*** Record excerpts
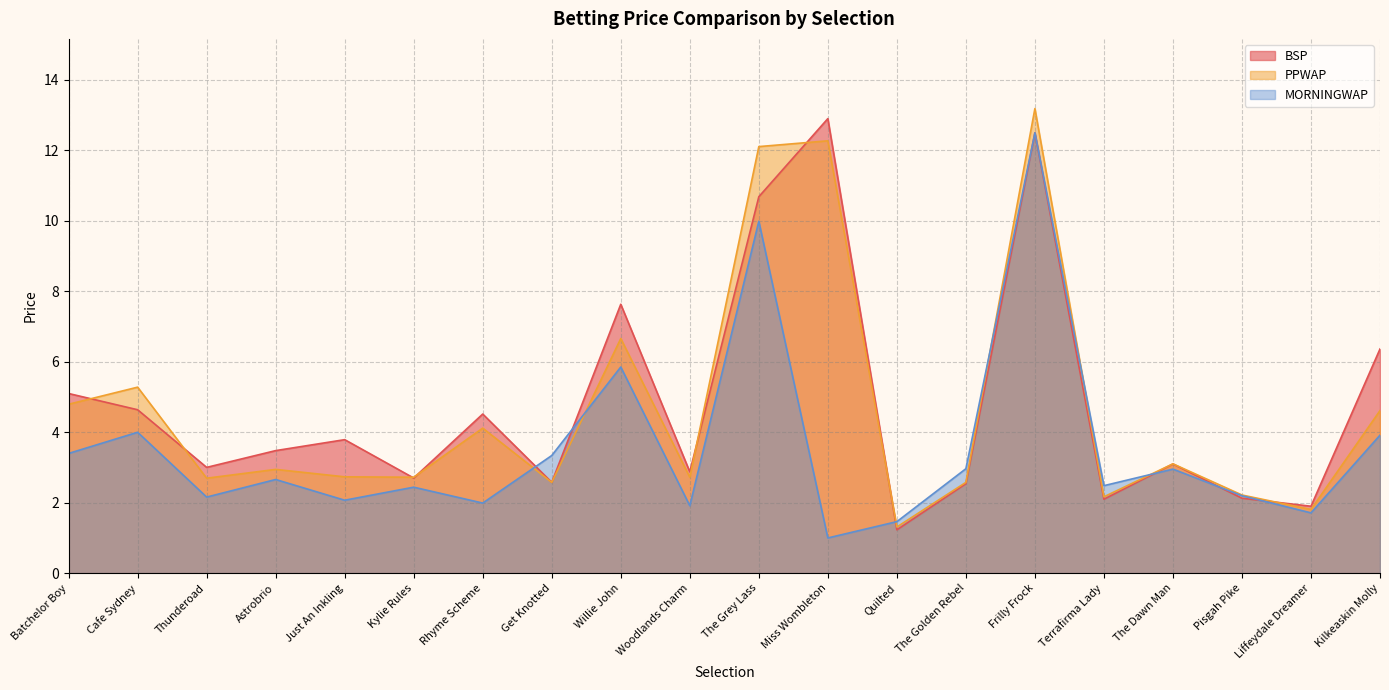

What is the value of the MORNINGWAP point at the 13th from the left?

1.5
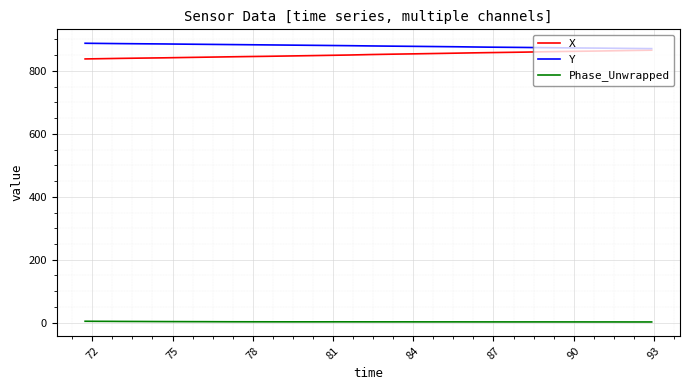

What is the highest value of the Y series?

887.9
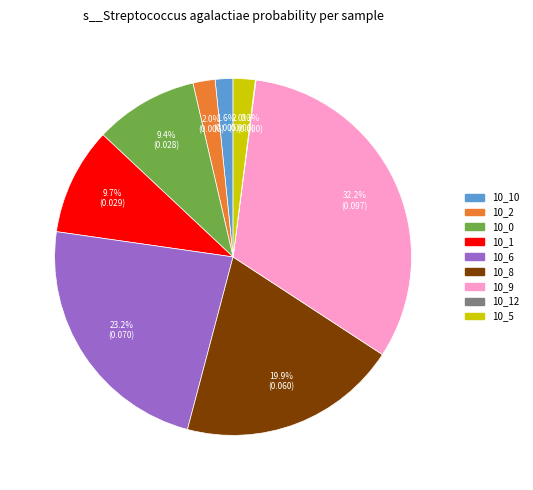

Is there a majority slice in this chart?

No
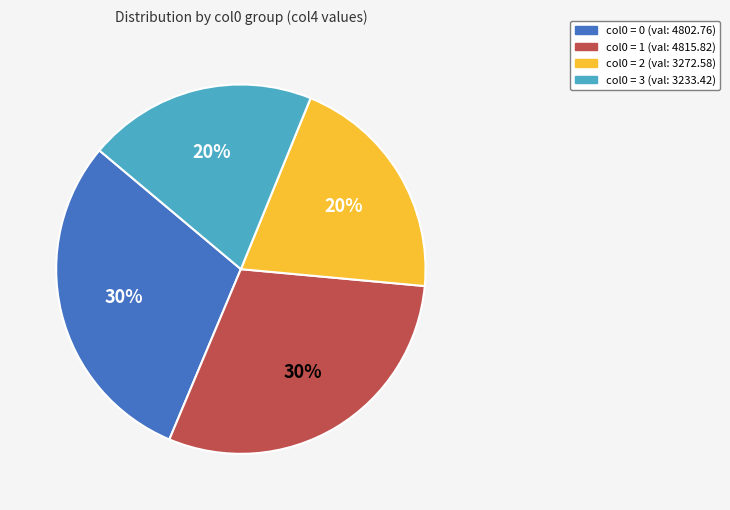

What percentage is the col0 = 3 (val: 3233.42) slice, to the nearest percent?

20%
******
> _Job_:
Copy out the lines exactly, starting from the line that contains "What percentage is" and continuing through the end of the items.

> _The completed task_:
What percentage is the col0 = 3 (val: 3233.42) slice, to the nearest percent?

20%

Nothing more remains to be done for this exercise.